What you should do: Start at the line with "with a brown" in the records below, stop at the line with "image of tumor", and return every line in that span exactly, the two end lines included.

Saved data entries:

....

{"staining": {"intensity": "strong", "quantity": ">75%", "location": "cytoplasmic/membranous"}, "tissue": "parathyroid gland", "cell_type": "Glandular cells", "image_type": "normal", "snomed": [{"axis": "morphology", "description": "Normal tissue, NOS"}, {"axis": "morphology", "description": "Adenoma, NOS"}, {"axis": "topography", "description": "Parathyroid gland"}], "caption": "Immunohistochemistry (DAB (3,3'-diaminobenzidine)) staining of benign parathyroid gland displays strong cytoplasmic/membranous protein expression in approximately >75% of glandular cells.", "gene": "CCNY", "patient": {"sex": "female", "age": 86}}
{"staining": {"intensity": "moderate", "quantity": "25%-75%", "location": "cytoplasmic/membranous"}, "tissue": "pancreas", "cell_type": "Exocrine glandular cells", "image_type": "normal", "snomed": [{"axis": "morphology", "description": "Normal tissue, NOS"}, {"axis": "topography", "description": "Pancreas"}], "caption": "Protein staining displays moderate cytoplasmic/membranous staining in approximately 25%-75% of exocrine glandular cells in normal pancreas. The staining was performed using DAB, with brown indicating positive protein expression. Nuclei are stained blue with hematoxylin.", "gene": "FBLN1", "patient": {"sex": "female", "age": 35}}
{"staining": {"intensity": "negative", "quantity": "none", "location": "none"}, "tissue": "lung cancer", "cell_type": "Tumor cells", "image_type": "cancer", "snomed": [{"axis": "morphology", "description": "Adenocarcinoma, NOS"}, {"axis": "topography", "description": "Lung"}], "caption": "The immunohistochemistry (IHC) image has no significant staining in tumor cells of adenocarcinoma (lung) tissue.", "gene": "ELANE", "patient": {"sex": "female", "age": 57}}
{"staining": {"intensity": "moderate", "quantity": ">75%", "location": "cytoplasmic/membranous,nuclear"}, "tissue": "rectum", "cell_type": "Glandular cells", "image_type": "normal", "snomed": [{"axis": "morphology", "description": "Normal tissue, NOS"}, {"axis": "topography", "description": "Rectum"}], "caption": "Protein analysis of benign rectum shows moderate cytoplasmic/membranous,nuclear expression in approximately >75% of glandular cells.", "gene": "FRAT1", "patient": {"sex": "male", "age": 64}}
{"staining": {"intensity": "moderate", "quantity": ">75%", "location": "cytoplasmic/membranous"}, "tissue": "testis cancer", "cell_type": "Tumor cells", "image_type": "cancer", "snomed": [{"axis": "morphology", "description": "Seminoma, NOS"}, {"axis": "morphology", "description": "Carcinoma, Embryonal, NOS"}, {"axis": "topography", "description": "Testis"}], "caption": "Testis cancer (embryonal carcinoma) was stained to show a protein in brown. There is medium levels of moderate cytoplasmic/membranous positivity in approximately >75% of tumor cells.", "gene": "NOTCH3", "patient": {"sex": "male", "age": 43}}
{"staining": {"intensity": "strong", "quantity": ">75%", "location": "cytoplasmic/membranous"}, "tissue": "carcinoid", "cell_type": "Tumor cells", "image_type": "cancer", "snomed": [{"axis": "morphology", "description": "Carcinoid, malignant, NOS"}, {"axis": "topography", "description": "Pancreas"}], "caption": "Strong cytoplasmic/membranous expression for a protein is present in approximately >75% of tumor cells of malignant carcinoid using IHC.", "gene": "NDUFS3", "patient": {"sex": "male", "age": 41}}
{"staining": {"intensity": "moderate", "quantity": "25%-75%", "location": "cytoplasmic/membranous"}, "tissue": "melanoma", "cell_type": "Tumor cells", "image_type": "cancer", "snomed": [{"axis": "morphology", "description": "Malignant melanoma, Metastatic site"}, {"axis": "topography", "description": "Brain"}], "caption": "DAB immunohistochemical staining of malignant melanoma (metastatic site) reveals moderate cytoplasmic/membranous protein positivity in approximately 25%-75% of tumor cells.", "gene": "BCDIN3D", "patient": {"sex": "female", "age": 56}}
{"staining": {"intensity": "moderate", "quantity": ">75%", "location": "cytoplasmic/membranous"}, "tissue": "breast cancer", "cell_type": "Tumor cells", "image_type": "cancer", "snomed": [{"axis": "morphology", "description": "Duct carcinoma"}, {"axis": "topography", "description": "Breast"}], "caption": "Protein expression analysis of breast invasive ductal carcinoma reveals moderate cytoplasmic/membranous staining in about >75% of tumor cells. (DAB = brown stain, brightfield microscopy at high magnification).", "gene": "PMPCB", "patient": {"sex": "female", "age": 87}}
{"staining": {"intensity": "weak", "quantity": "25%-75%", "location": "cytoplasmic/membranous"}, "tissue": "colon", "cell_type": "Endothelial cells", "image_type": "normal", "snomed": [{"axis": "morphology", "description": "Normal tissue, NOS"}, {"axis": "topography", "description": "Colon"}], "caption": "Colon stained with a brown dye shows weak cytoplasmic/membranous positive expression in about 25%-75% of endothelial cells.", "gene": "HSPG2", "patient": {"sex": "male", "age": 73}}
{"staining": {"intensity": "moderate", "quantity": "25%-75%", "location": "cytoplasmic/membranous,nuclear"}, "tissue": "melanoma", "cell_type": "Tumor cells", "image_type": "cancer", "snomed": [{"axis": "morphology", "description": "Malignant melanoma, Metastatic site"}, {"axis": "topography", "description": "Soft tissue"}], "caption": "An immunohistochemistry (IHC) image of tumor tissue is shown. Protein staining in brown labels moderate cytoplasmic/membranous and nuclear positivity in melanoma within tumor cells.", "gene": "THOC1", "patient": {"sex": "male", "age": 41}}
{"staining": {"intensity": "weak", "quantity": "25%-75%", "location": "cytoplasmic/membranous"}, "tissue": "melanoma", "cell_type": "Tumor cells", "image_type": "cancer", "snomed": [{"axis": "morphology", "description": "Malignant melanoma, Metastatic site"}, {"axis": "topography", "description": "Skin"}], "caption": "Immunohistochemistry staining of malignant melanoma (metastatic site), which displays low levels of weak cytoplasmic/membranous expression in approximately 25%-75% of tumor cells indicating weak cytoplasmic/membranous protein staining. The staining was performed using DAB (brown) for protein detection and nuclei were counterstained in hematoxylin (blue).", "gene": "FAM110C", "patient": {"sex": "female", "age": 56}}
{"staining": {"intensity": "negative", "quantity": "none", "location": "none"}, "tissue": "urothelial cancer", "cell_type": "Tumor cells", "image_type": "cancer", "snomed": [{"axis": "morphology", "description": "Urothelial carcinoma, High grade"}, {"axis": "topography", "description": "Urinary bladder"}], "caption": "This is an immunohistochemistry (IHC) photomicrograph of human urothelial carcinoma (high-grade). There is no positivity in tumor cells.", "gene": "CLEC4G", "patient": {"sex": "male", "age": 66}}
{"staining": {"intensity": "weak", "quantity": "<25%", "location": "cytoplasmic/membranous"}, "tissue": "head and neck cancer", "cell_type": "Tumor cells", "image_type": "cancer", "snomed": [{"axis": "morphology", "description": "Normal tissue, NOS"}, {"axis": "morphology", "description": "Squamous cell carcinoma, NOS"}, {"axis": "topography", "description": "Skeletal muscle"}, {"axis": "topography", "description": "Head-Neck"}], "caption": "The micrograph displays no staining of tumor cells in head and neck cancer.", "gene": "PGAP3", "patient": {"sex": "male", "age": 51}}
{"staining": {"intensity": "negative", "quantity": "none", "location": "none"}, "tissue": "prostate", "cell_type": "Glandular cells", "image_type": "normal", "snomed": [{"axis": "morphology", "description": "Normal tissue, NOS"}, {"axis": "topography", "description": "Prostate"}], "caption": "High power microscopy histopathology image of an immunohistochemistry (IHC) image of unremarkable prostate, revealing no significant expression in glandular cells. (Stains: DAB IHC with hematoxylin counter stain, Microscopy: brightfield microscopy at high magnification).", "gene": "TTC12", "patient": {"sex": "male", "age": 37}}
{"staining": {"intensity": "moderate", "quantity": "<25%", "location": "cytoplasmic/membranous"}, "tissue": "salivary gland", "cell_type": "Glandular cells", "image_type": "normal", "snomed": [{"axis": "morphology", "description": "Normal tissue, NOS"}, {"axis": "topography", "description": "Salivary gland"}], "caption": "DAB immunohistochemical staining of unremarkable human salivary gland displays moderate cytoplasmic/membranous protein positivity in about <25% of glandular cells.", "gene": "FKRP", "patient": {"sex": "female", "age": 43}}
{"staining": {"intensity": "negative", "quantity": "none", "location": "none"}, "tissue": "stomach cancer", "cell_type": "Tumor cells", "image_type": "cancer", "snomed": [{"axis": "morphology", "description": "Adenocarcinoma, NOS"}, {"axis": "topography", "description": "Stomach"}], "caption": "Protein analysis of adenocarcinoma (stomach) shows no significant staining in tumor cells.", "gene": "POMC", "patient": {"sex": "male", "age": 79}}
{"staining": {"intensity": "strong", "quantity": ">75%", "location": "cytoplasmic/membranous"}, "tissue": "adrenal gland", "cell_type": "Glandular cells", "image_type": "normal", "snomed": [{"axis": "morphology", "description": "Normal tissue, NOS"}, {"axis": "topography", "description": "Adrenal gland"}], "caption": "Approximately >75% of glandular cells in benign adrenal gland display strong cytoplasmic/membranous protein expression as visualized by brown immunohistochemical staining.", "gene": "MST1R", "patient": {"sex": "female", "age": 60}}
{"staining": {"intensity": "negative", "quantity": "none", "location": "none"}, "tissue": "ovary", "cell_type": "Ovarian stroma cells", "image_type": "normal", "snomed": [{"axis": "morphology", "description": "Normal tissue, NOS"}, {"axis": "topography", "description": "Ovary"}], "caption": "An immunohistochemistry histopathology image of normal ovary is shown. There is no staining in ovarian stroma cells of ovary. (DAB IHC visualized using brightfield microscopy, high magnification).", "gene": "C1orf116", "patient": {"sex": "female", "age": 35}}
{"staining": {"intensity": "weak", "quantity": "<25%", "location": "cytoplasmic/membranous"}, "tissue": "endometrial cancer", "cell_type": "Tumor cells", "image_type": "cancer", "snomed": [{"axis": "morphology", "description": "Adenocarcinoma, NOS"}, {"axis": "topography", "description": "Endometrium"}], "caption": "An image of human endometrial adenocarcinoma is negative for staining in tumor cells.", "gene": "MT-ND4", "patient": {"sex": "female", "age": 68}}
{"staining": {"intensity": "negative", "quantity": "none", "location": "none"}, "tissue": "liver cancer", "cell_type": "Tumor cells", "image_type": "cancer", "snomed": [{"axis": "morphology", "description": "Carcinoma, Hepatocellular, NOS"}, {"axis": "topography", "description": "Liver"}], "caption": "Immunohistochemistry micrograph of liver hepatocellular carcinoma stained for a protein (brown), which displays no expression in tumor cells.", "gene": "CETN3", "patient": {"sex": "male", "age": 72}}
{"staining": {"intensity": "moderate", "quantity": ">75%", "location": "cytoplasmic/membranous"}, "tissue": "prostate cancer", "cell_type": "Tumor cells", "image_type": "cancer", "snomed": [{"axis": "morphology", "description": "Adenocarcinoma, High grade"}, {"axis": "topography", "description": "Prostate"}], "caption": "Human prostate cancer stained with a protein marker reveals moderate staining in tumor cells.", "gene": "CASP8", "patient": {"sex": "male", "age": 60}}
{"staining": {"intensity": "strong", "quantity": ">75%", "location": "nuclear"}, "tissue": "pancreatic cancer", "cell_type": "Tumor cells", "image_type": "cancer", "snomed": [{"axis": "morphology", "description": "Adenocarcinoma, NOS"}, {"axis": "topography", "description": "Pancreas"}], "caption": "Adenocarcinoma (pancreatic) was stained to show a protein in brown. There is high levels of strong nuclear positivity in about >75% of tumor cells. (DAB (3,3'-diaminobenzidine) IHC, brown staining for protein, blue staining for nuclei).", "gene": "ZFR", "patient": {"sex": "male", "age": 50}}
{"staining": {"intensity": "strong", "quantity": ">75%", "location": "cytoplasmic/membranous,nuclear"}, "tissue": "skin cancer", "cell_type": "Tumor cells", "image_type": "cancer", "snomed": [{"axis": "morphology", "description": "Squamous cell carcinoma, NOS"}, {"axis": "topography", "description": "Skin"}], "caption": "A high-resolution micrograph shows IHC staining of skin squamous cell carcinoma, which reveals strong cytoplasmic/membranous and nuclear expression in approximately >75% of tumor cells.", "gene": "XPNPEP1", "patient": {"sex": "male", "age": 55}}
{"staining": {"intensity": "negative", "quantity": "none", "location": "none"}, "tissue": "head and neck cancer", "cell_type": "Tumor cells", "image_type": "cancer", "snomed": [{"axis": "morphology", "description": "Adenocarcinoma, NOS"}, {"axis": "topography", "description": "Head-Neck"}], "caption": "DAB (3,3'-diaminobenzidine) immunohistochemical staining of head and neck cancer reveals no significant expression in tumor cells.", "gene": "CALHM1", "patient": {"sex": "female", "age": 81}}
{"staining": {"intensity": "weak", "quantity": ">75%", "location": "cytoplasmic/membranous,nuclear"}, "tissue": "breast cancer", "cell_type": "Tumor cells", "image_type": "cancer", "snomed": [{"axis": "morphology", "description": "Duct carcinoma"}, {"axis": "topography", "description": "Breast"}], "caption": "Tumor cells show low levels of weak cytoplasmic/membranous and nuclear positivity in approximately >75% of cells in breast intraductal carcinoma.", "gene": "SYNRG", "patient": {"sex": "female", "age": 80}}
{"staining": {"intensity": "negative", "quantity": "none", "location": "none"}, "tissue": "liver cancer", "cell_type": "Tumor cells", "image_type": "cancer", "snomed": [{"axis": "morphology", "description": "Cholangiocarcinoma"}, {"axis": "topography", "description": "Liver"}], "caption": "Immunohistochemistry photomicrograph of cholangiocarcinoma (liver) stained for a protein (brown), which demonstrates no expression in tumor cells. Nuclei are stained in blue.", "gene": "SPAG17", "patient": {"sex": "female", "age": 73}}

....

Response:
{"staining": {"intensity": "weak", "quantity": "25%-75%", "location": "cytoplasmic/membranous"}, "tissue": "colon", "cell_type": "Endothelial cells", "image_type": "normal", "snomed": [{"axis": "morphology", "description": "Normal tissue, NOS"}, {"axis": "topography", "description": "Colon"}], "caption": "Colon stained with a brown dye shows weak cytoplasmic/membranous positive expression in about 25%-75% of endothelial cells.", "gene": "HSPG2", "patient": {"sex": "male", "age": 73}}
{"staining": {"intensity": "moderate", "quantity": "25%-75%", "location": "cytoplasmic/membranous,nuclear"}, "tissue": "melanoma", "cell_type": "Tumor cells", "image_type": "cancer", "snomed": [{"axis": "morphology", "description": "Malignant melanoma, Metastatic site"}, {"axis": "topography", "description": "Soft tissue"}], "caption": "An immunohistochemistry (IHC) image of tumor tissue is shown. Protein staining in brown labels moderate cytoplasmic/membranous and nuclear positivity in melanoma within tumor cells.", "gene": "THOC1", "patient": {"sex": "male", "age": 41}}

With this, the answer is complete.